Assigned task: Below are records. Find each line in them that holds the word "George" and copy it.
***** Data extracts
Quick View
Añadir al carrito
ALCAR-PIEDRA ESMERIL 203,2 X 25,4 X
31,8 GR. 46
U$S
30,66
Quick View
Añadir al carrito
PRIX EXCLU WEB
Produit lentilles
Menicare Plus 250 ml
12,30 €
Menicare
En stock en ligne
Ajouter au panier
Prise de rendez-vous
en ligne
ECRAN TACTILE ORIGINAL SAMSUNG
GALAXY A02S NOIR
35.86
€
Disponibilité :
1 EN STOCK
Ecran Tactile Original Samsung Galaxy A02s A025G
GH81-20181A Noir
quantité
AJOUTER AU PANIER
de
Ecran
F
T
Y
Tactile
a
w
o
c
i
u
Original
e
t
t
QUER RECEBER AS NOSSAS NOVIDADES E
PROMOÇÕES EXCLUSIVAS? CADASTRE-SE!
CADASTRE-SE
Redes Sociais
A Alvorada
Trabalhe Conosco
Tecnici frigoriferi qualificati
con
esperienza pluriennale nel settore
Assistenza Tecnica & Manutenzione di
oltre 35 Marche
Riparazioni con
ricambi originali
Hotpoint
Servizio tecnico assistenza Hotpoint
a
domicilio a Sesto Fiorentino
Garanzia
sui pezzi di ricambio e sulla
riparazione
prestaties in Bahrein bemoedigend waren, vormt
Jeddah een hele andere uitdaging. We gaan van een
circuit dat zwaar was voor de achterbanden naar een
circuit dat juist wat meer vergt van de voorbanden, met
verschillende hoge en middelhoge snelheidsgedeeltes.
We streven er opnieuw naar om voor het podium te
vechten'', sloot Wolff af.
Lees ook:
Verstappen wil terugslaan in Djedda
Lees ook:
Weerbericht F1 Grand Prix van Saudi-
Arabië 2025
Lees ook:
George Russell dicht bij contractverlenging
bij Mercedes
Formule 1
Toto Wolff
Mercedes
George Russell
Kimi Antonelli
**********
Exercise answer:
George Russell dicht bij contractverlenging
George Russell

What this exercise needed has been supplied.